The Sun is the giver of life. Its strength and vibrant, positive energy are symbolised by the central gathering circle representing Mannix College. This is the heartland in which all paths lead to – and lead from. Four paths come from the north, south, east and western skies. They represent the directions from which all students, staff and the Mannix Community come from. They meet in the circle for learning and knowledge and follow their own journey tracks to their onward destiny – always remaining connected to their place of knowledge and those who shared it with them.
From the bird’s eye view – the ‘U’ and ‘n’ symbol represents a person in the sitting position, legs crossed on the ground. ‘U’ symbols gather around the circle representing the students of Mannix, their meeting place and learning centre where they come for life lessons. Kangaroo tracks are moving towards the circle. Kangaroos are inquisitive by nature and gather in packs. These tracks symbolise the students’ learning journey as a group and their connection as a community in this time of growth.

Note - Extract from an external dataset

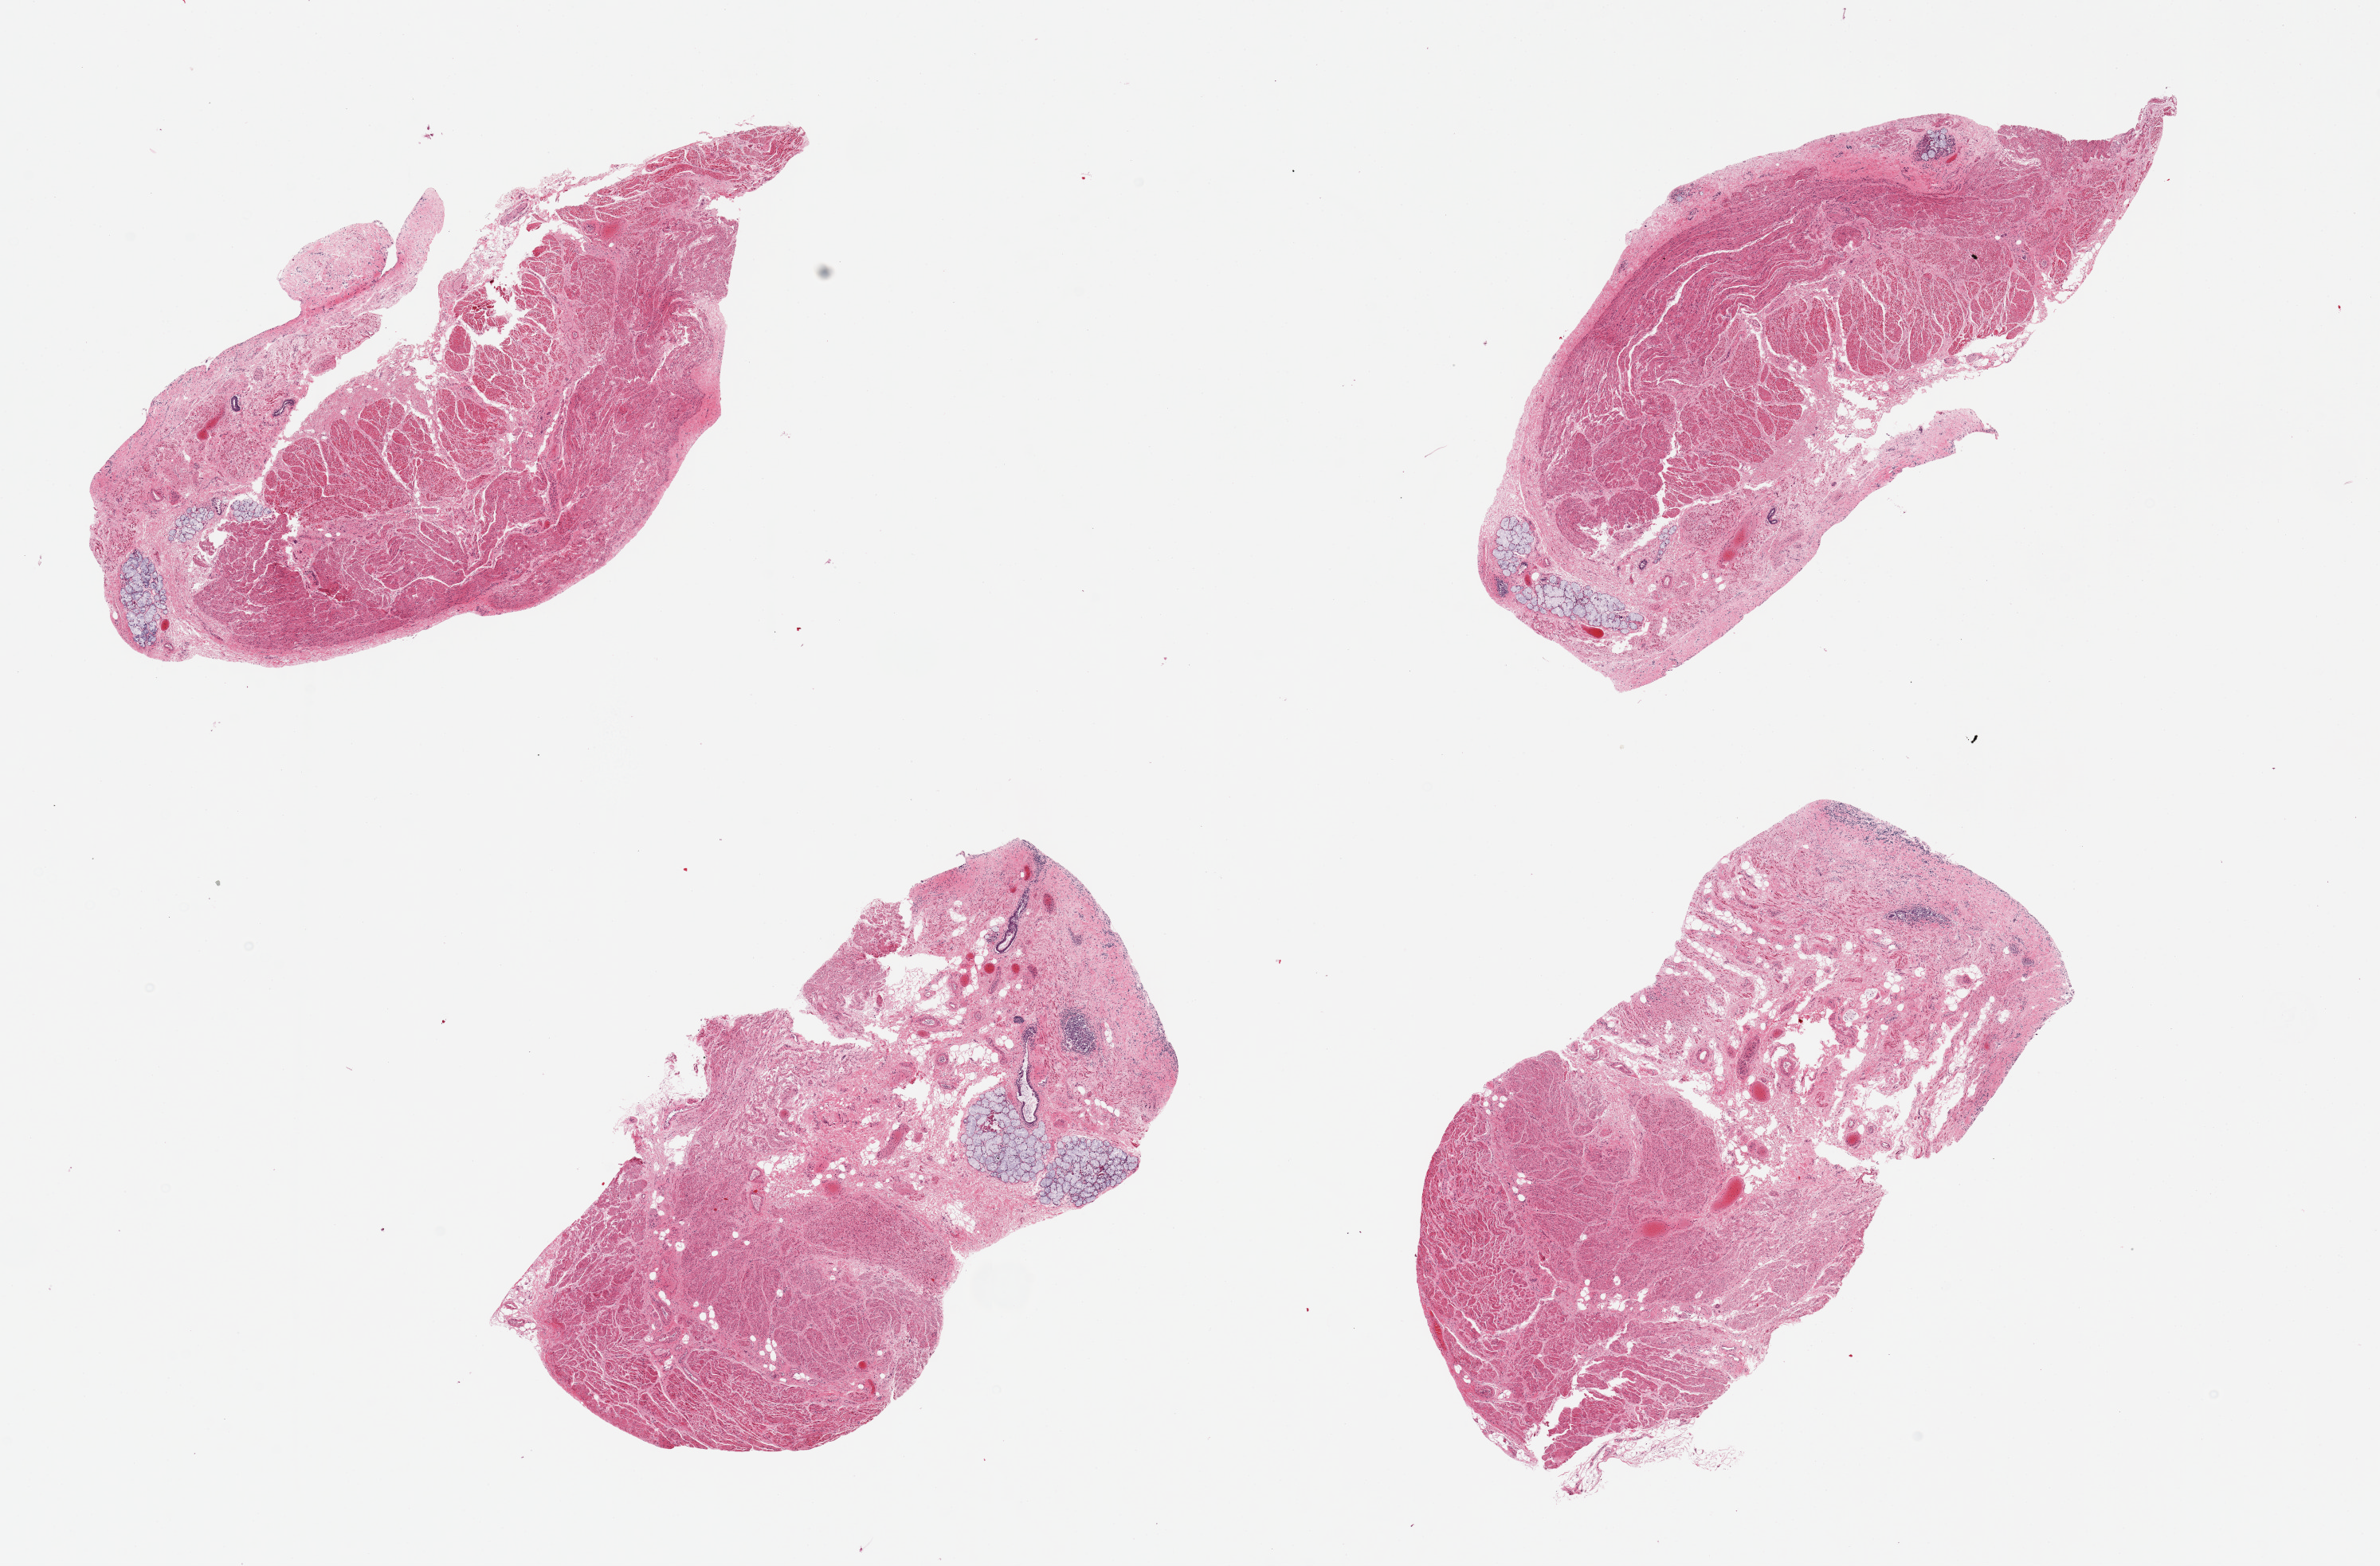
Haematoxylin and eosin whole-slide image, brightfield, a low-resolution overview of the entire scanned area, about 23.6 x 15.6 mm (acquisition: 20x scan), PAXgene-fixed paraffin-embedded (PFPE) section, section of gastroesophageal junction (target tissue), tissue donor sample. Donor sex: female.
Reviewer comment on this tissue sample: 4 pieces; muscle and submucosal glands.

The surrounding landscape of mountains and valleys are symbolised in the hilly mounds and creek systems representing the country in which Mannix sits. Bunjil’s country.
The place of connection to country and life learning.
Simone Thomson is a Melbourne-based Aboriginal artist and Traditional Owner of Victoria’s Woi-Wurrung Wurundjeri and Yorta-Yorta language groups through her mother, and she holds Irish and Scottish heritage through her father. Her Mum, sister Nicole and she have worked with Mannix before through educating our residents with their traditional Smoking Ceremonies, which all have appreciated. Her art finds inspiration in the textures and colours of the land, along with the ancestral bonds she has to the Birrarung (Yarra River) and Dhungala (the Murray River). Simone delivered the Mannix Smoking Ceremonies in 2022 and 2023.